Mr Kwarteng-Ashia said both institutions further agreed on the need for strict quality control measures in order to improve the teaching and learning of law programmes at the tertiary level.

He said in his remarks, Justice Dotse drew attention to the massive failure of students aspiring to be lawyers over time, for which reason he said there was the need for both institutions to collaborate to improve standards in legal education.

Accreditation processes

On how institutions are accredited to run law programmes in the country, Mr Kwarteng-Ashia said the Acting Executive Secretary of the National Accreditation Board, Dr Kingsley Nyarko, made a presentation on the mandate and workings of the NAB.

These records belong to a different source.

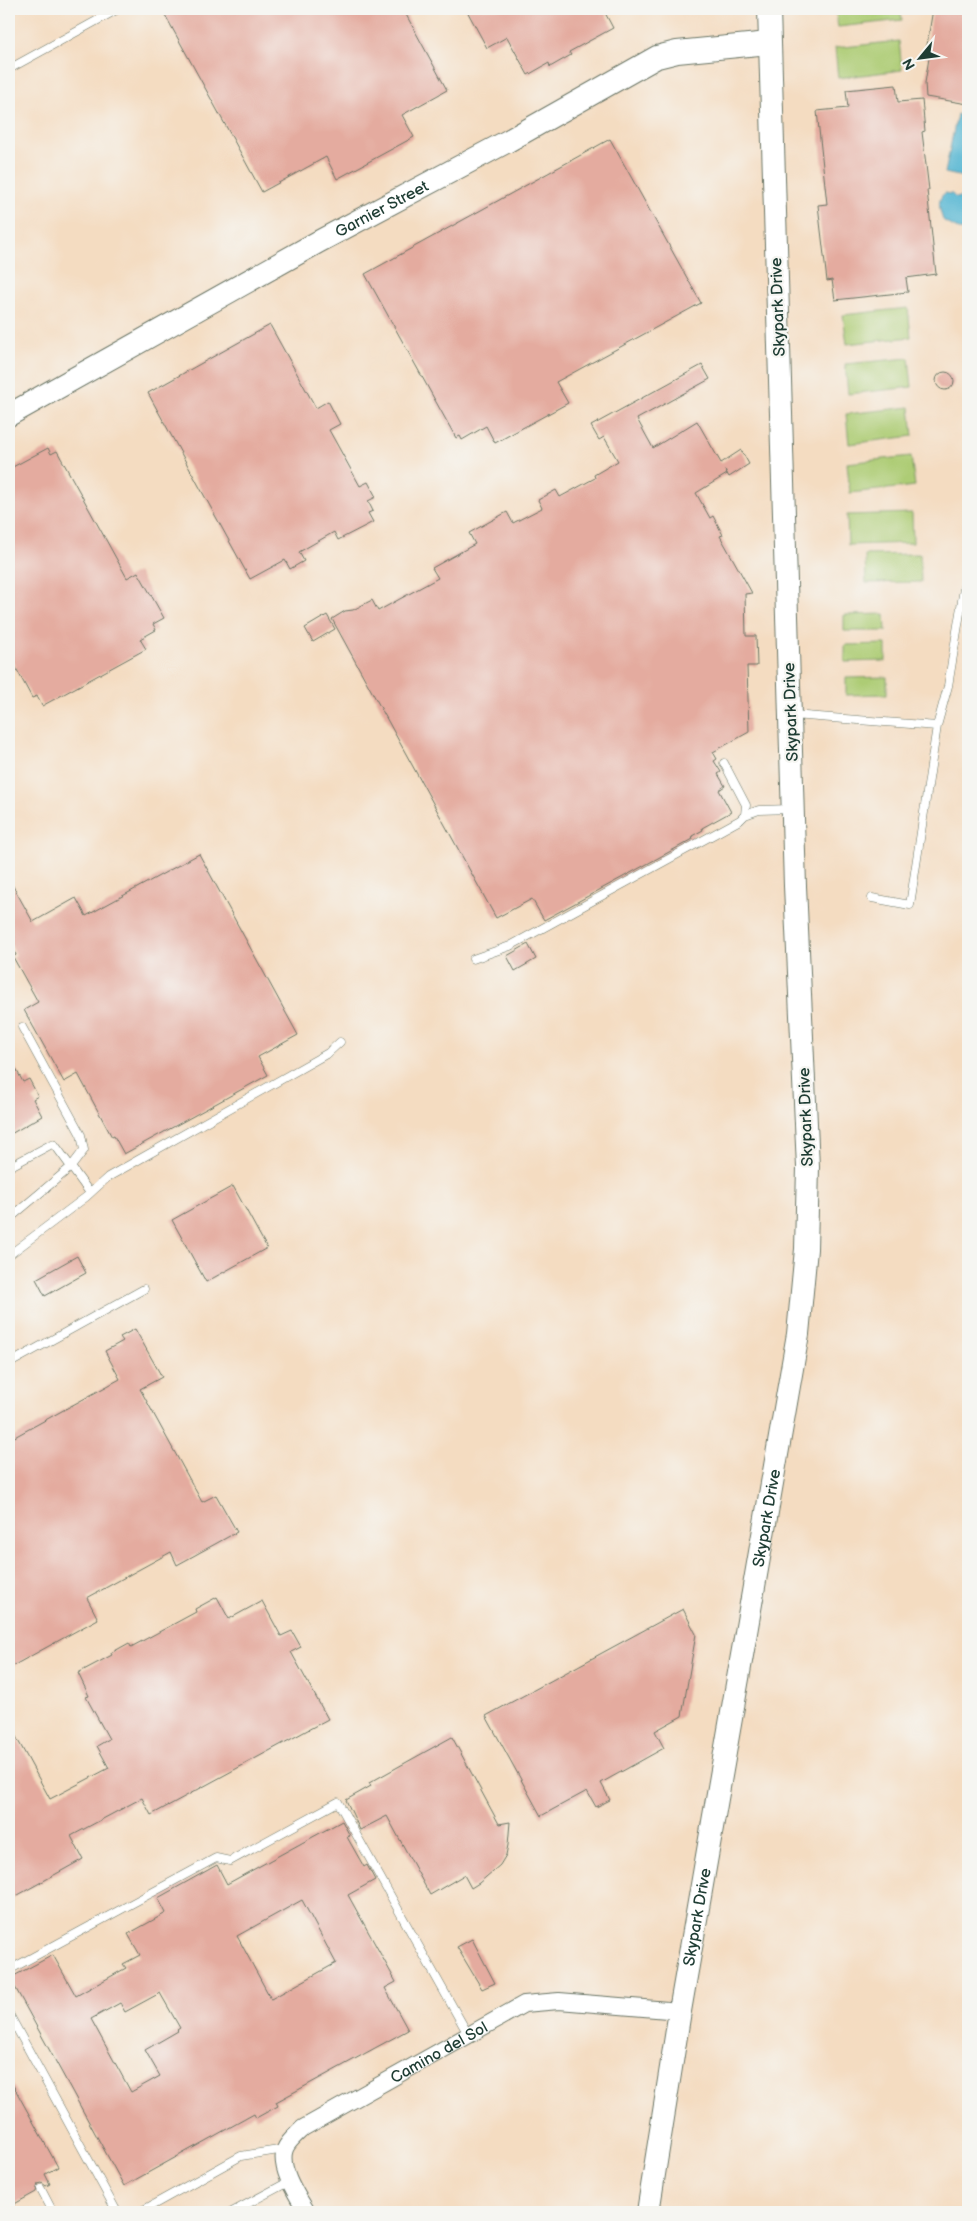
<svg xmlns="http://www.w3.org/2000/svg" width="977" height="2221" font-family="'Balsamiq Sans',sans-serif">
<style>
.green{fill:#adcc74;stroke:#668454}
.water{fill:#53b5d2;stroke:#397983}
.building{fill:#e4ab9f;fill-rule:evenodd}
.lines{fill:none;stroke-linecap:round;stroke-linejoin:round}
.lane-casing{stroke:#6a7565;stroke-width:9}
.street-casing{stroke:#6a7565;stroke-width:18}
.secondary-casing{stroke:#6a7565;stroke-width:24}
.lane{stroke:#fff;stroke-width:8}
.street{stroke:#fff;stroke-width:16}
.secondary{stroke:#fff;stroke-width:22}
.labels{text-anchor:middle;stroke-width:4.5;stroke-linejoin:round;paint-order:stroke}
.street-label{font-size:16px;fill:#1f3d34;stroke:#f6f6f2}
</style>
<rect width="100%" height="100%" fill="#f6f6f2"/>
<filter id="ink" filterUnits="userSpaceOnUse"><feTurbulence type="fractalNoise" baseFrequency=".02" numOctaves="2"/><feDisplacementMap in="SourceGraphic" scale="10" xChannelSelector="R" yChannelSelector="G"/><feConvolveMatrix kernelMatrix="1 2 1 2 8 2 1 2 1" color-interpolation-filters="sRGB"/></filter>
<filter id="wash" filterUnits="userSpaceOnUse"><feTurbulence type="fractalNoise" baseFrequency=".0096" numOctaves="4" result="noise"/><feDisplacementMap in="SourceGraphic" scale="20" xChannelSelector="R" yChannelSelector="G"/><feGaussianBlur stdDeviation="1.12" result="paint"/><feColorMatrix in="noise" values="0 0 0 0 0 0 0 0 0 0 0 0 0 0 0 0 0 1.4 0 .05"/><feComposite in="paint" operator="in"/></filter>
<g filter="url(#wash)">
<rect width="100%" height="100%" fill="#f4dcc1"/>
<path class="green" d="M 835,9 L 900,9 L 902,20 L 838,27 Z
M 899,41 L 902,70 L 838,78 L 835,48 Z
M 908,308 L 911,337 L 847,344 L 843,315 Z
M 909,358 L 912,387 L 848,394 L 845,364 Z
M 910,407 L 913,436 L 849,444 L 846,414 Z
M 911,456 L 915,486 L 850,493 L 847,463 Z
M 912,513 L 913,543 L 848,545 L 847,515 Z
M 920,554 L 921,582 L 866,583 L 865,555 Z
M 885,614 L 886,631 L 844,631 L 844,615 Z
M 886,644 L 886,661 L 845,662 L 845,645 Z
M 887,677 L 887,694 L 846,695 L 846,678 Z"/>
<path class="water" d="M 957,114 L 968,118 L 968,178 L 945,173 Z
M 945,193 L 952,194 L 956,198 L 962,196 L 968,200 L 968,232 C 962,232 948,224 943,220 C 940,211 936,199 945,193 Z"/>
<g id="blocks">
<path class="building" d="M 172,9 L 403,9 L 447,90 L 402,115 L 414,137 L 337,179 L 326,157 L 262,192 L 164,13 Z
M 466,9 L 603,9 L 613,28 L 569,52 L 571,55 L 550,67 L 549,63 L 528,75 L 507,37 L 487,48 Z
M 933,9 L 968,9 L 968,104 L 926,97 L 925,83 L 929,58 L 925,57 Z
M 896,85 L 898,102 L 922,100 L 925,131 L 922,132 L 929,190 L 927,190 L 936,274 L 906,278 L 908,292 L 835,300 L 832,280 L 827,281 L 818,205 L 827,204 L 817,111 L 848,108 L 846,90 Z
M 610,139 L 701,303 L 556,382 L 568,403 L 495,443 L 486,426 L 462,440 L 460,436 L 456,438 L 365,274 Z
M 270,325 L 316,408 L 328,401 L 340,424 L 329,430 L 360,486 L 368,482 L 376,497 L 368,501 L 373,511 L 368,513 L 373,522 L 338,540 L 334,532 L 299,552 L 304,561 L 290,569 L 285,560 L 250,579 L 148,393 Z
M 702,365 L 710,379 L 637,419 L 653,448 L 697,421 L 721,463 L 741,450 L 749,464 L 729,477 L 725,470 L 727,474 L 696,493 L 710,518 L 713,516 L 723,535 L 720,536 L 752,593 L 745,594 L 746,636 L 756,636 L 757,666 L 747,666 L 749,732 L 713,752 L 717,759 L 714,761 L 721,772 L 718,774 L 725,786 L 719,790 L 731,812 L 702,828 L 703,830 L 692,836 L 693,839 L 544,920 L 532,899 L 496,918 L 332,619 L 345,611 L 353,610 L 372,600 L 378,611 L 438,578 L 432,568 L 475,544 L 469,533 L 507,512 L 513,523 L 542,508 L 538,500 L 556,490 L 560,497 L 595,478 L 594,475 L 618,461 L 604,437 L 599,440 L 591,426 Z
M936 381a9 9 0 1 1 18 0a9 9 0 1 1-18 0Z
M 48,448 L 51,454 L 57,451 L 127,578 L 138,572 L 164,618 L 153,624 L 156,630 L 140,639 L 146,649 L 42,706 L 37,696 L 32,698 L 9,655 L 9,469 Z
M 327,615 L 335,629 L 313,642 L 305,628 Z
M 199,854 L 298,1035 L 258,1057 L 268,1075 L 124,1154 L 114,1136 L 112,1137 L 78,1074 L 64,1082 L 24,1010 L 38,1002 L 13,957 L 16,955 L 9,941 L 9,879 L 33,922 L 76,898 L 86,916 Z
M 528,944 L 536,959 L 515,971 L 507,956 Z
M 9,1056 L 23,1082 L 29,1079 L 38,1096 L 33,1099 L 42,1116 L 9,1135 Z
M 233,1186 L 267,1248 L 206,1282 L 172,1220 Z
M 77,1256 L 86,1273 L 45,1296 L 36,1279 Z
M 135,1329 L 162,1377 L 140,1389 L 202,1502 L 216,1495 L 237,1532 L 177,1565 L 171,1552 L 87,1598 L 98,1619 L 9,1668 L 9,1440 L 120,1379 L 105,1351 L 123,1341 L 120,1337 Z
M 217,1597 L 229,1619 L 262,1601 L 281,1636 L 292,1631 L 301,1647 L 291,1652 L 328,1719 L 151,1815 L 142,1798 L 71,1836 L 83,1859 L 9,1900 L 9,1724 L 50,1799 L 109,1768 L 97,1746 L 109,1739 L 86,1697 L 89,1696 L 78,1673 L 112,1655 L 111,1653 L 129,1643 L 131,1647 L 196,1612 L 195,1609 Z
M 683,1609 L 696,1634 L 682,1716 L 655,1731 L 664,1748 L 601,1783 L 610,1800 L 596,1807 L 587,1791 L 541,1816 L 486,1716 Z
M 452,1737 L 499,1824 L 510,1822 L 508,1845 L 506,1855 L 500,1865 L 479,1883 L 471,1888 L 464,1875 L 430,1895 L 387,1816 L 360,1830 L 346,1800 L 371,1786 L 369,1783 Z
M 342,1821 L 350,1836 L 347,1837 L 364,1867 L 367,1865 L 375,1880 L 348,1895 L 396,1982 L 385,1988 L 408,2030 L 276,2102 L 278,2106 L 256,2118 L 254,2114 L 124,2186 L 10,1978 L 53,1955 L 76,1996 L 126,1968 L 123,1964 L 140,1955 L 128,1934 L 166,1913 L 158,1898 L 217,1865 L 227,1884 ZM 302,1900 L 336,1963 L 271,1999 L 237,1936 ZM 160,1993 L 180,2028 L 177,2030 L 178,2031 L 145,2050 L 160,2076 L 131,2092 L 91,2019 L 120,2003 L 125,2012 Z
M 472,1939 L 495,1983 L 482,1989 L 457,1947 Z
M 9,2078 L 58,2167 L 45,2174 L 50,2184 L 46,2186 L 42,2183 L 38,2184 L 36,2192 L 9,2207 Z"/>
</g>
</g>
<g filter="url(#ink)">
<use href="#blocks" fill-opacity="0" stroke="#6a7565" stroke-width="1"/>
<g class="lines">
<defs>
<path id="lane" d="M 9,69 L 118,9
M 792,715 L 937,726 L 948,686 L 968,564
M 745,815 L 759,810 L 790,809
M 872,898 L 910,905 L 937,726
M 473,959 L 510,946 L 740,820 L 745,815 L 746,805 L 724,763
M 9,1167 L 52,1144 L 55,1145 L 90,1193
M 9,1219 L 71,1167 L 84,1150 L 81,1135 L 22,1027
M 9,1255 L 86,1197 L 108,1177 L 328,1053 L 340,1042
M 10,1363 L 144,1289
M 9,1970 L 216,1858 L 230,1861 L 338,1802 L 469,2036
M 9,2014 L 117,2212
M 41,2189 L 53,2212
M 140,2212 L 241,2156 L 285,2149
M 232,2212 L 290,2181"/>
<g id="street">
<path id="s1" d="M 307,2212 C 298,2197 278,2168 285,2149 C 288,2141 297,2134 303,2128 L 524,2004 L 559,2001 L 680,2011"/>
</g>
<g id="secondary">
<path id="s2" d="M 9,415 L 318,242 L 508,141 L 657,57 L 677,52 L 769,43"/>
<path id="s3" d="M 648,2212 L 680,2011 L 798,1334 L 806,1249 L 808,1167 L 795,886 L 769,9"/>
</g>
</defs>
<use href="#lane" class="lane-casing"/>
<use href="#street" class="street-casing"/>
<use href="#secondary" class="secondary-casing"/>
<use href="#lane" class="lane"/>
<use href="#street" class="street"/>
<use href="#secondary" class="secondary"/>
</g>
</g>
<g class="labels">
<g class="street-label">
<text dy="6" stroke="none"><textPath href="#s2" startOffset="426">Garnier Street</textPath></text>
<text transform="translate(777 307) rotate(-92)" y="6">Skypark Drive</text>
<text transform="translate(790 712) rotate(-92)" y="6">Skypark Drive</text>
<text transform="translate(805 1117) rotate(-92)" y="6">Skypark Drive</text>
<text dy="6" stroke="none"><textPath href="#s3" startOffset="704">Skypark Drive</textPath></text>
<text dy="6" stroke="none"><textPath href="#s3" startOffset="299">Skypark Drive</textPath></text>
<text dy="6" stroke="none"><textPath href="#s1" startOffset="252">Camino del Sol</textPath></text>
</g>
</g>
<rect width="977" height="2221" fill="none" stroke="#f6f6f2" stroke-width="30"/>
<g transform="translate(920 58) rotate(241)" stroke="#f6f6f2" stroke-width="4" paint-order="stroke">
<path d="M0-4L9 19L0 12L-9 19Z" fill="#1f3d34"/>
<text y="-8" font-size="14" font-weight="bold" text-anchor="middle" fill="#1f3d34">N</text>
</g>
</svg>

He said Dr Nyarko enumerated the various processes that institutions seeking accreditation went through and the various quality assurance measures the NAB put in place to assure quality.

Mr Kwarteng-Ashia said the Acting executive secretary added that post-accreditation exercises such as academic audit, monitoring and investigative visits were but a few of the measures the board normally undertook to ensure that institutions conformed to the conditions for the granting of accreditation.

Joint monitoring

According to Mr Kwarteng-Ashia, the Chairman of the National Accreditation Board, Professor Kofi Awusabo-Asare, for his part, emphasised that it was imperative for both institutions to carry out joint monitoring of the activities of the 15 tertiary educational institutions offering law programmes to ensure that minimum standards were maintained.